While IL-21 is the cytokine associated primarily with Tfh cells, there have been increasing reports of Tfh cells producing other cytokines, including IL-4,8,20,25,36,81,82 IL-10,1,8 IL-1725,40,83,84 and IFN-γ.16,20,25,40,81 This is consistent with the ability of these cytokines to modulate B cell behaviour such as isotype switching and antibody production.85–89 This raises questions, however, about the status of Tfh cells as a distinct lineage. Indeed, murine studies have demonstrated that Th2 cells can develop into Tfh cells in vivo following infection with the Th2-polarizing pathogens helminths36,82 and Leishmania.81 Similarly, murine regulatory T cells (Tregs) transferred into T cell-deficient hosts lost forkhead box P3 (Foxp3) expression acquired Tfh cell characteristics.90 Furthermore, in the scenario of Th2 cells for example, they maintained IL-4 secretion and gata3 expression while gaining attributes of Tfh cells (CXCR5, Bcl-6, IL-21 expression). This suggests Tfh cells may not represent a discrete lineage, but a state of differentiation that can be superimposed onto other Th subsets when B cell helper activity is required.

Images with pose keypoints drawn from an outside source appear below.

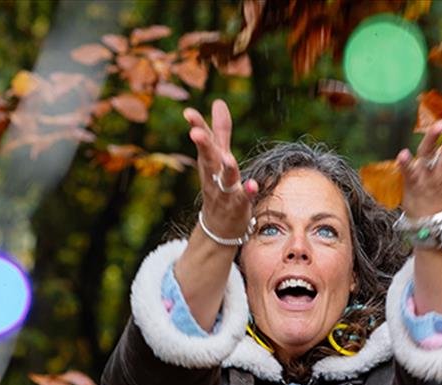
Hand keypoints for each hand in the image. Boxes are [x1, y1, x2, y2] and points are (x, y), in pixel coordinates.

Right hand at [183, 99, 256, 240]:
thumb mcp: (218, 156)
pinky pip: (243, 199)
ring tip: (228, 158)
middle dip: (203, 146)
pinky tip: (253, 185)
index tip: (188, 113)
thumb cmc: (218, 184)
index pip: (203, 141)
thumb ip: (220, 130)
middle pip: (208, 158)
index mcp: (209, 161)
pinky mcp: (238, 205)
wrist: (218, 226)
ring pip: (224, 179)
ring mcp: (225, 191)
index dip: (197, 126)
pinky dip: (247, 192)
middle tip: (196, 133)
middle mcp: (214, 175)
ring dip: (227, 169)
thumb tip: (218, 102)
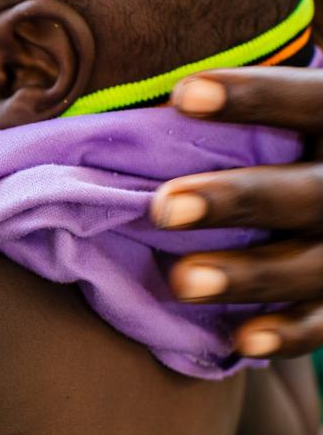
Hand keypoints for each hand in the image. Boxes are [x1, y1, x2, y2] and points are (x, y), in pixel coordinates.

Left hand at [151, 66, 322, 356]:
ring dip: (246, 275)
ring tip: (181, 281)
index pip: (307, 99)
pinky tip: (241, 340)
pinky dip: (287, 334)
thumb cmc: (276, 146)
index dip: (252, 96)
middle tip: (162, 208)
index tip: (182, 94)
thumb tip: (130, 94)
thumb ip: (226, 116)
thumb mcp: (276, 124)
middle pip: (305, 191)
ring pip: (311, 264)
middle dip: (233, 200)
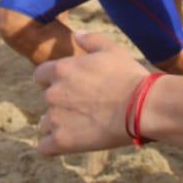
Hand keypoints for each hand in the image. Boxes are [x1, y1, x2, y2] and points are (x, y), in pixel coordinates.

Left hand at [34, 32, 149, 154]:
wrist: (141, 106)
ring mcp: (55, 118)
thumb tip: (76, 35)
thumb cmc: (129, 76)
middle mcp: (53, 93)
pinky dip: (53, 146)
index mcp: (61, 69)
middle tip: (86, 107)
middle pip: (48, 100)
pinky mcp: (61, 140)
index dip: (54, 81)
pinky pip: (44, 147)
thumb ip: (90, 40)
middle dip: (62, 103)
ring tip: (83, 127)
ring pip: (46, 124)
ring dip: (59, 125)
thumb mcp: (112, 50)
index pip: (41, 76)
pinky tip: (70, 143)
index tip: (71, 87)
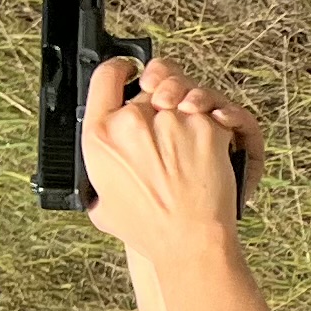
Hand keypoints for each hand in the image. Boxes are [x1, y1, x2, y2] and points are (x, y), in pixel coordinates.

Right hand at [80, 53, 260, 262]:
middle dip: (159, 100)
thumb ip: (98, 170)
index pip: (105, 76)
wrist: (189, 242)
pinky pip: (209, 111)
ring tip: (187, 136)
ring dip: (187, 107)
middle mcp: (133, 122)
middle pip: (148, 87)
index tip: (129, 71)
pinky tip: (206, 146)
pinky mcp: (205, 126)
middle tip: (167, 123)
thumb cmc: (149, 228)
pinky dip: (211, 124)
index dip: (120, 69)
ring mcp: (171, 121)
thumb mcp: (101, 202)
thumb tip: (104, 157)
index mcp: (100, 136)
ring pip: (182, 94)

This is supported by human studies, wherein the CD4+ CXCR5+ fraction could be subdivided into CXCR3+ Th1-like, CCR6+ Th17-like and CXCR3− CCR6− Th2-like Tfh cells.25 Th2- and Th17-like Tfh cells secreted IL-21 and could subsequently induce antibody production by naive B cells, while Th1-like Tfh cells did not express IL-21, nor could they support antibody production by B cells. Consistently, Th17- and Th2-like, but not Th1-like, Tfh cells were found to be elevated in juvenile dermatomyositis, a chronic multi-systemic autoimmune condition.25
The field of Tfh cells has evolved at an extremely rapid pace, which has helped to improve our understanding of this cell type. However, as it stands currently, it appears that multiple varieties of Tfh cells exist. Thus, one of the interesting areas of future endeavour will be to determine whether Tfh cells are a discrete lineage or a state of activation of Th cell lineages when B cell helper function is required. Dysregulation of these cells underpins numerous human disorders, therefore, addressing this question will facilitate our ability to intervene in these diseases by altering the development and/or function of Tfh cells.
This work was funded by grants and fellowships awarded by the Australian NHMRC to CSM and EKD.
The authors have no conflicts of interest to disclose.